- **PROMPT**: Transcribe all the records exactly and omit any images they hold.

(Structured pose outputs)
>>>

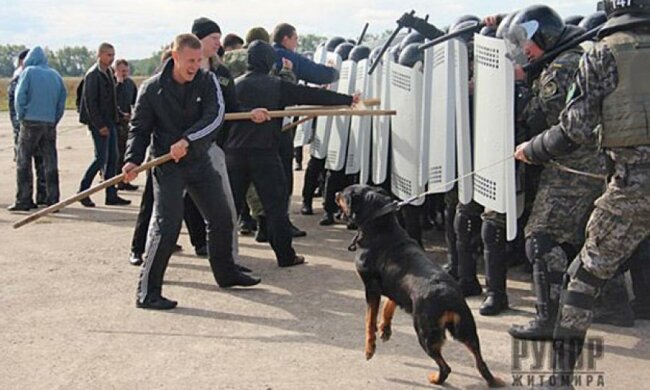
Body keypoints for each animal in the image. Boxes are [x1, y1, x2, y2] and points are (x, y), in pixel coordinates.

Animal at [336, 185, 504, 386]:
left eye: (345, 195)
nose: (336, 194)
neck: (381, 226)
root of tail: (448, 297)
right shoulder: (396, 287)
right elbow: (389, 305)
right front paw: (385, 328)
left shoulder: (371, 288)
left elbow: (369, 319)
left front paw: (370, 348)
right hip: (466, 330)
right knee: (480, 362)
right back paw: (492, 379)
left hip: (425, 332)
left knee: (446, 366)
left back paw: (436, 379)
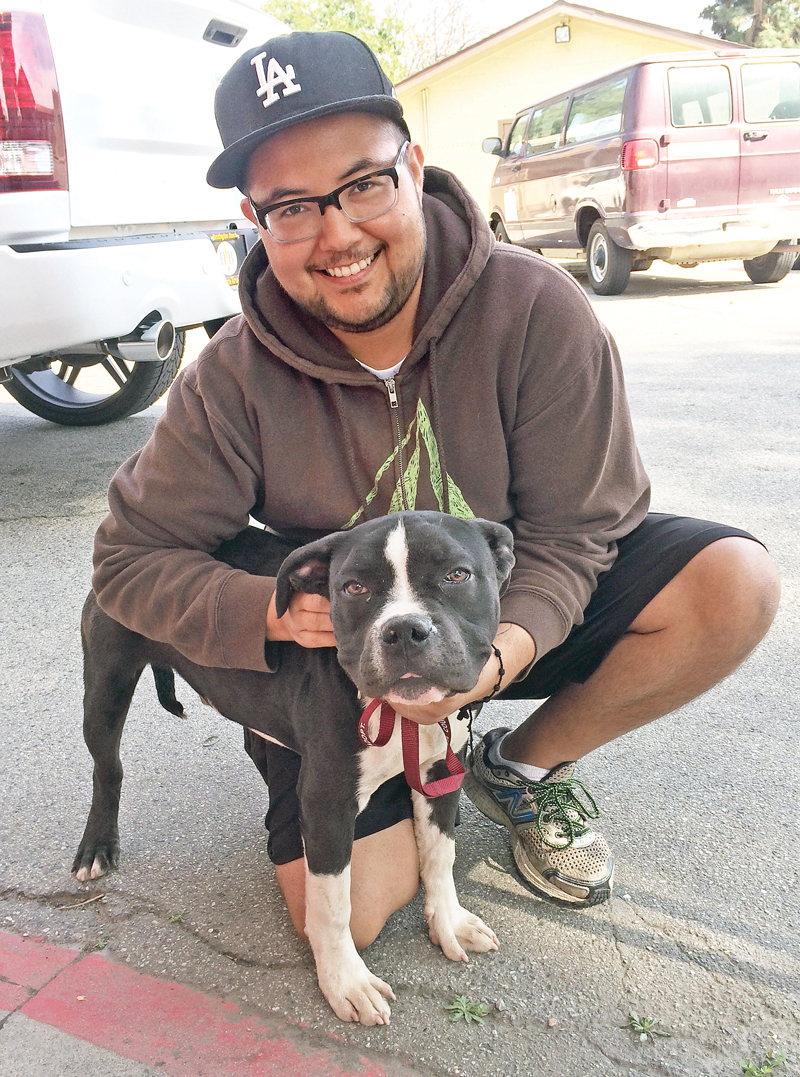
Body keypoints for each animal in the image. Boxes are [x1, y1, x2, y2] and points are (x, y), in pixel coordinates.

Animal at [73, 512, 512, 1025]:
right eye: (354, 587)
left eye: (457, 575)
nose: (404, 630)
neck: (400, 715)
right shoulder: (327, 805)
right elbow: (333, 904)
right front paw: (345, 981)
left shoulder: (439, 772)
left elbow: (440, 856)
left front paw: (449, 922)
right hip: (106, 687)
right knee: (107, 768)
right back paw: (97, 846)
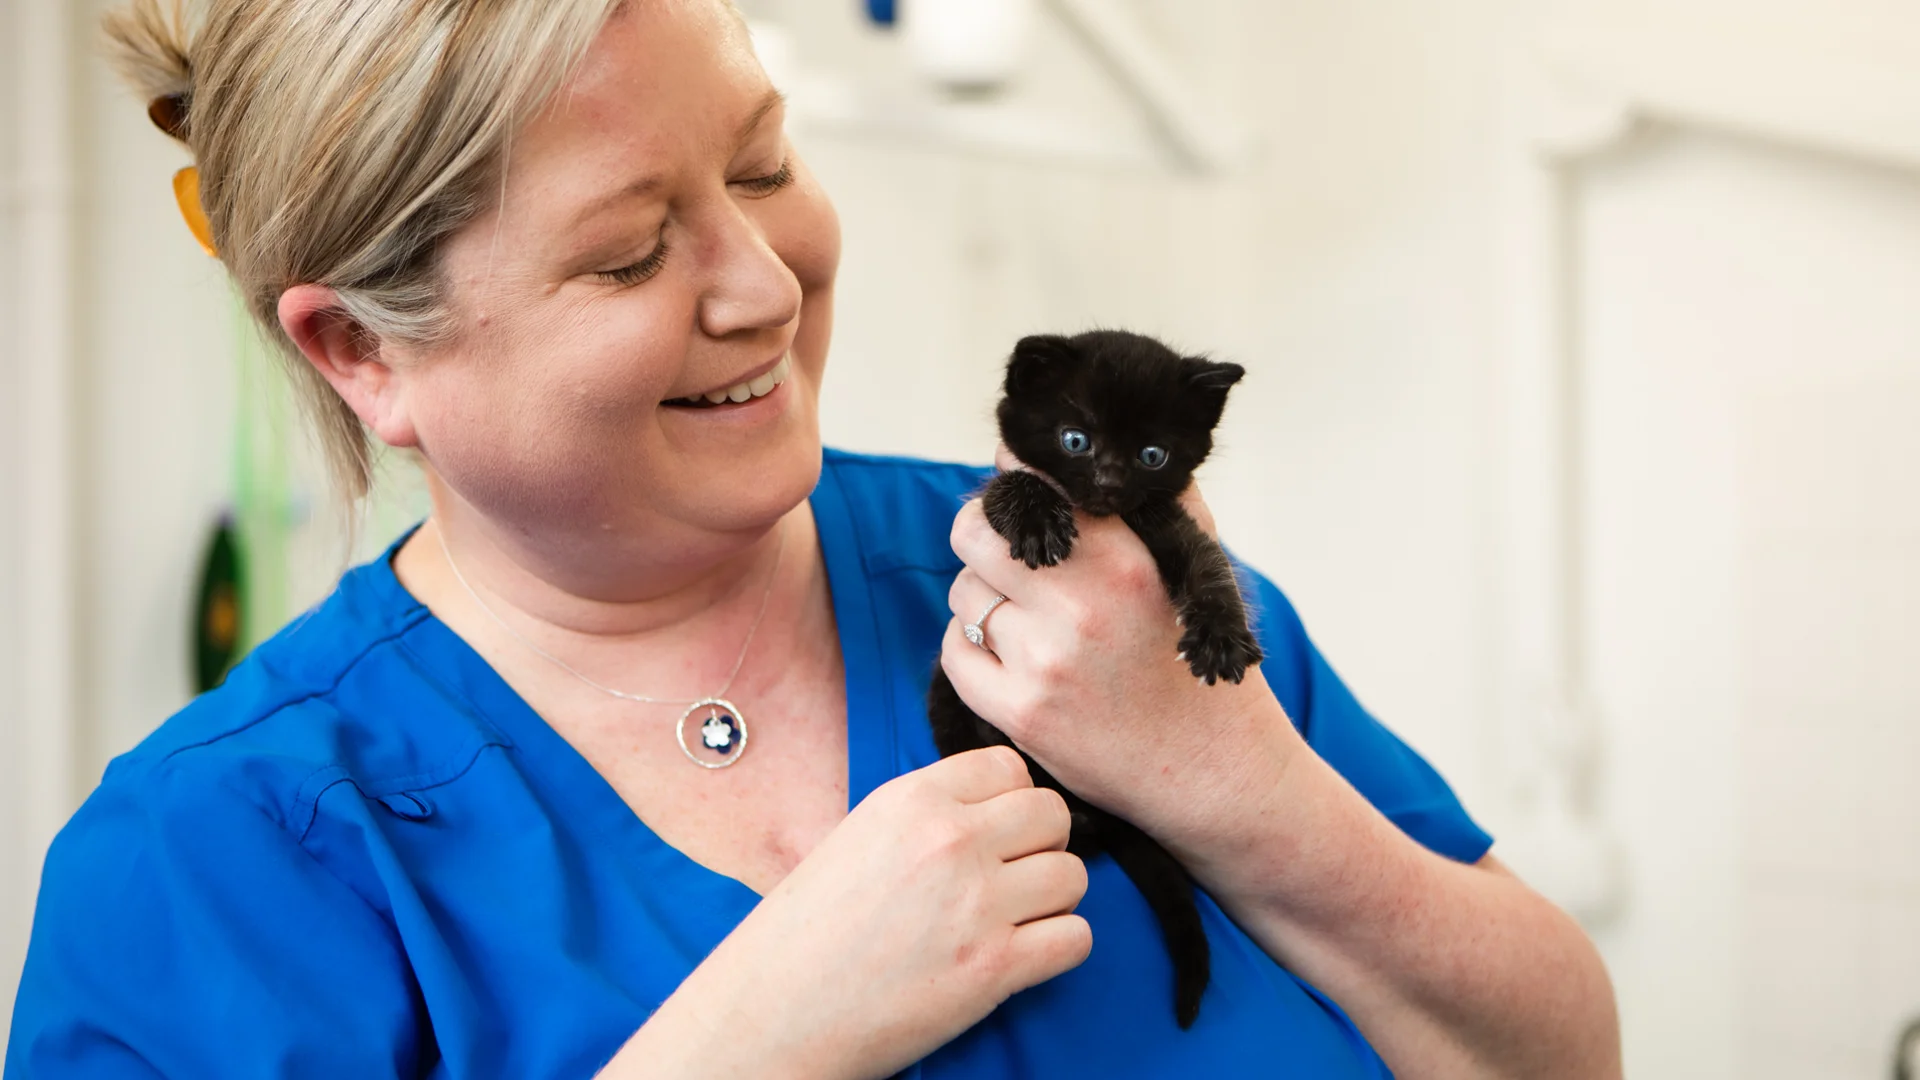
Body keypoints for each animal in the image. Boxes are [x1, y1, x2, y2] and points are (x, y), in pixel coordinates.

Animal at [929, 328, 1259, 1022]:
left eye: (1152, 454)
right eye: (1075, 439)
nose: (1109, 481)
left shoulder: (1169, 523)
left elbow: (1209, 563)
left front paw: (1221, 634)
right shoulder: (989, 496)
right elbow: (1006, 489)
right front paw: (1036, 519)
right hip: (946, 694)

<<<

- **EXERCISE RESPONSE**:
Body keypoints for each animal in the image. Boxes are [x1, y1, x2, y2] and points are (x, y), in pixel coordinates.

Animal at [336, 185, 504, 386]:
left eye: (345, 195)
nose: (336, 194)
neck: (381, 226)
root of tail: (448, 297)
right shoulder: (396, 287)
right elbow: (389, 305)
right front paw: (385, 328)
left shoulder: (371, 288)
left elbow: (369, 319)
left front paw: (370, 348)
right hip: (466, 330)
right knee: (480, 362)
right back paw: (492, 379)
left hip: (425, 332)
left knee: (446, 366)
left back paw: (436, 379)
Body keypoints for each animal in the image. Boxes are [x1, y1, x2, y2] and points are (x, y), in pixel coordinates.

Animal at [73, 512, 512, 1025]:
right eye: (354, 587)
left eye: (457, 575)
nose: (404, 630)
neck: (400, 715)
right shoulder: (327, 805)
right elbow: (333, 904)
right front paw: (345, 981)
left shoulder: (439, 772)
left elbow: (440, 856)
left front paw: (449, 922)
right hip: (106, 687)
right knee: (107, 768)
right back paw: (97, 846)
Body keypoints for each animal in the image. Boxes are [x1, y1, x2, y2] and points are (x, y), in pixel coordinates.

Animal at [929, 328, 1259, 1022]:
left eye: (1152, 454)
right eye: (1075, 439)
nose: (1109, 481)
left shoulder: (1169, 523)
left elbow: (1209, 563)
left front paw: (1221, 634)
right shoulder: (989, 496)
right elbow: (1006, 489)
right front paw: (1036, 519)
right hip: (946, 694)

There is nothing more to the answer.